Depuis les années 1980, où seuls le Japon et la France pratiquaient la grande vitesse, le paysage a bien évolué. Sur l’ensemble des corridors en exploitation, on peut considérer que le système a rencontré un grand succès, même s’il ne faut pas masquer le fait que, sur certaines lignes, la réalité du trafic n’est pas à la hauteur des espérances.
France et Japon
Le Tokaïdo fut ouvert en 1964 à 210 km/h et le TGV Paris-Lyon en 1981 à 260 km/h. Aujourd’hui, on dénombre dans le monde 17 000 km environ de lignes parcourues à 250 km/h ou plus, avec 2 000 rames en exploitation. Les vitesses commerciales de gare à gare sont supérieures à 250 km/h : 313 km/h de Wuhan à Guangzhou Nord sur 922 km (avant l’été 2011) ; 256 km/h d’Hiroshima à Kokura ; 253 km/h de Paris à Aix-en-Provence sur 730 km.

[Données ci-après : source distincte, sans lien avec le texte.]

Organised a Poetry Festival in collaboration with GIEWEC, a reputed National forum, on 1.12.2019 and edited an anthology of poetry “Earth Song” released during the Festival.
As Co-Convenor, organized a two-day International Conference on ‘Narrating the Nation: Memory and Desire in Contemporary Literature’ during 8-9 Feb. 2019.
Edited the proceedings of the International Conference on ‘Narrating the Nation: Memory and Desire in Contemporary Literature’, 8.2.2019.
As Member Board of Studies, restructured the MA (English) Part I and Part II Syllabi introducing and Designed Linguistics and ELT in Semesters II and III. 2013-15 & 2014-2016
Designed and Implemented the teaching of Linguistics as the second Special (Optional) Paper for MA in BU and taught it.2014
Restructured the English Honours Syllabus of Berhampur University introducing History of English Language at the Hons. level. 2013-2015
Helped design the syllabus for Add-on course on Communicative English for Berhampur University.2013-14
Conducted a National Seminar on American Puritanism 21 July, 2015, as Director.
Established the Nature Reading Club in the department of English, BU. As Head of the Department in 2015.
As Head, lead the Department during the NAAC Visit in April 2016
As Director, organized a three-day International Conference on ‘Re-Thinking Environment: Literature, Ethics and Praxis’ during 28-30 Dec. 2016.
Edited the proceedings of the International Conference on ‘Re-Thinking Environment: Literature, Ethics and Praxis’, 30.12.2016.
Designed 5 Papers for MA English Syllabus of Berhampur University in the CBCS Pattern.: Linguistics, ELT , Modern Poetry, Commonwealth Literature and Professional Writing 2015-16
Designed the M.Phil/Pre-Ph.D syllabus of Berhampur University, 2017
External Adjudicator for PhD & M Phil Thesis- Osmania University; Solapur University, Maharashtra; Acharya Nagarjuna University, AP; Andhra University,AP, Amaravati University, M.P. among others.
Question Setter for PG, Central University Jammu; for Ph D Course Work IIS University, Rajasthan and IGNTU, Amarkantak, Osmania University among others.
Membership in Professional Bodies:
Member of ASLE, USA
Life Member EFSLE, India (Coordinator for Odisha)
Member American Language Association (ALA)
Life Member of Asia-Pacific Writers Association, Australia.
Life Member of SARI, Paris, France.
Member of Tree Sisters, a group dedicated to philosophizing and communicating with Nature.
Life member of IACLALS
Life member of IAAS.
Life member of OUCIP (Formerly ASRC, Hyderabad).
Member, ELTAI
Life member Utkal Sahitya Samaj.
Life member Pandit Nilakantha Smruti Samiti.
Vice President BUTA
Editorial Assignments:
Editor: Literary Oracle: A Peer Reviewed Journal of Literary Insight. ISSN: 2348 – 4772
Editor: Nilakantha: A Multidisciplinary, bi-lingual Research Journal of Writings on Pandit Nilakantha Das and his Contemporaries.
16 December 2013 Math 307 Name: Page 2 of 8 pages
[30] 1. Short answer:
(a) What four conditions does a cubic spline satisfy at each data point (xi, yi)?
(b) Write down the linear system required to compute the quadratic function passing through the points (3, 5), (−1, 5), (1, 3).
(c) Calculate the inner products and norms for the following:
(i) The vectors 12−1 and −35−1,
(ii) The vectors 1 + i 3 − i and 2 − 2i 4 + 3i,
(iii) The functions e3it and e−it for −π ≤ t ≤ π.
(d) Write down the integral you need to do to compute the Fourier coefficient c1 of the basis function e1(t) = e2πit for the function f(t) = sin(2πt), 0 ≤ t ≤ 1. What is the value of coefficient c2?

Plus de 7 milliards de voyageurs ont été transportés au Japon et 1,8 milliard en France. On compte 360000 passagers par jour entre Tokyo et Osaka sur la célèbre ligne du Tokaïdo, et environ 100 00 sur Paris-Lyon.
Le succès du TGV Paris-Lyon a pu amener dans les années 1990 à faire ensuite des prévisions de trafic très optimistes. On constate par exemple, dans le cas de Taïwan, un trafic notablement inférieur aux prévisions : 80 000 voyageurs par jour au lieu du double espéré. Cela ne permet pas de faire face aux remboursements de l’investissement de construction. Sur Paris-Londres la réalité n’est pas à la hauteur de la prévision, qui avait sous-estimé en particulier la réponse des ferries comme celle des low-cost.
Un transport de masse
Mais la grande vitesse a prouvé qu’elle était un transport de masse avec, en France, un total de plus de 100 millions de voyageurs en 2010 (dont 31 sur l’axe Sud-Est et 27 sur l’axe Atlantique), au Japon, 120 millions sur le seul Tokaïdo, et plus de 40 millions en Corée du Sud sur Séoul-Pusan.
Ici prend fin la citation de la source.